Three-component coupled nonlinear Schrodinger system in a multimode optical fiber: Darboux transformation induced via a rank-two projection matrix

In this paper, the investigation is on a three-component coupled nonlinear Schr-Odinger (NLS) system which governs the wave evolution in a multimode optical fiber. We construct a Darboux transformation (DT) induced via a rank-two projection matrix, and then derive an (N, m)-generalized DT and the Nth-order solution, where the positive integers N and m denote the numbers of iterative times and distinct spectral parameters, respectively. Focusing on the Nth-order solution on the nonzero-zero-zero background, we derive two kinds of waves which could not be derived by the DT induced via a rank-one projection matrix, that is, the so-called fundamental nonlinear wave (N = 1) and degenerate fundamental nonlinear wave (N = 2 and m = 1).

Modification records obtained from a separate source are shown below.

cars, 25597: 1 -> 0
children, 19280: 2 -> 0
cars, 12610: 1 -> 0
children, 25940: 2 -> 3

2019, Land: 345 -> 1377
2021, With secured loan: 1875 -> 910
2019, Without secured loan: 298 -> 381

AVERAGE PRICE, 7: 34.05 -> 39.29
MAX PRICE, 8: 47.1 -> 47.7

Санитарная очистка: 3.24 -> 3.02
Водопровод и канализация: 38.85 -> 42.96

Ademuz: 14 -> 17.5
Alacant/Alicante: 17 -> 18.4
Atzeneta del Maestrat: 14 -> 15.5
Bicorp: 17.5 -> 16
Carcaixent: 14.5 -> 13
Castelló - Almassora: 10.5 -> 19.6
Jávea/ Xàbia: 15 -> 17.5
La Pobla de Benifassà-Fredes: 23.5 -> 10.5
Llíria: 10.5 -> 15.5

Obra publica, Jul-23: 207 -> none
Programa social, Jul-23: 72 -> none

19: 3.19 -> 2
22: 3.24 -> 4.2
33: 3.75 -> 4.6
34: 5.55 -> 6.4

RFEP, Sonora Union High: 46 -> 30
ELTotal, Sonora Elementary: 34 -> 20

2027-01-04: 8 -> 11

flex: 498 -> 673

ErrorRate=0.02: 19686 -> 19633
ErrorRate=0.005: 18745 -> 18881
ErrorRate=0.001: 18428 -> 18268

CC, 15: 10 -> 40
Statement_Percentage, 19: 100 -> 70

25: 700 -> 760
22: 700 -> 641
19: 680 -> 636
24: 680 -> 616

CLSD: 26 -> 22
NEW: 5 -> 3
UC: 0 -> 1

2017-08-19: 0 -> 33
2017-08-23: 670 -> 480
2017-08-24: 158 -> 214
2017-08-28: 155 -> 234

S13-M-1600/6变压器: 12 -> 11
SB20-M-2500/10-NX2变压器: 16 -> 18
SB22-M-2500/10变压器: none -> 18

Via the asymptotic analysis, we find that the fundamental nonlinear wave is the nonlinear superposition of two dark-bright-bright solitons and a breather/Kuznetsov-Ma breather/rogue wave; and the degenerate fundamental nonlinear wave is the nonlinear superposition of four dark-bright-bright solitons and two breathers/two Kuznetsov-Ma breathers/a second-order rogue wave. Since such phenomena are not admitted for the one-component NLS equation and two-component coupled NLS system, they are more useful to understand the three-component coupled NLS system than what the latter two models admit. For other three-component coupled systems, more phenomena may be expected when the rank of projection matrix used to construct a DT is two rather than one, because our study presents an example. (C) 2021 Elsevier B.V. All rights reserved.

Automated summary

This paper investigates a three-component coupled nonlinear Schrödinger system and derives new analytical solutions by constructing a Darboux transformation. It is found that on a non-zero-zero-zero background, two kinds of waves can be derived, which are useful for understanding the three-component coupled NLS system. Through asymptotic analysis, more nonlinear wave phenomena are discovered, which are not admitted in traditional NLS equations and two-component coupled NLS systems.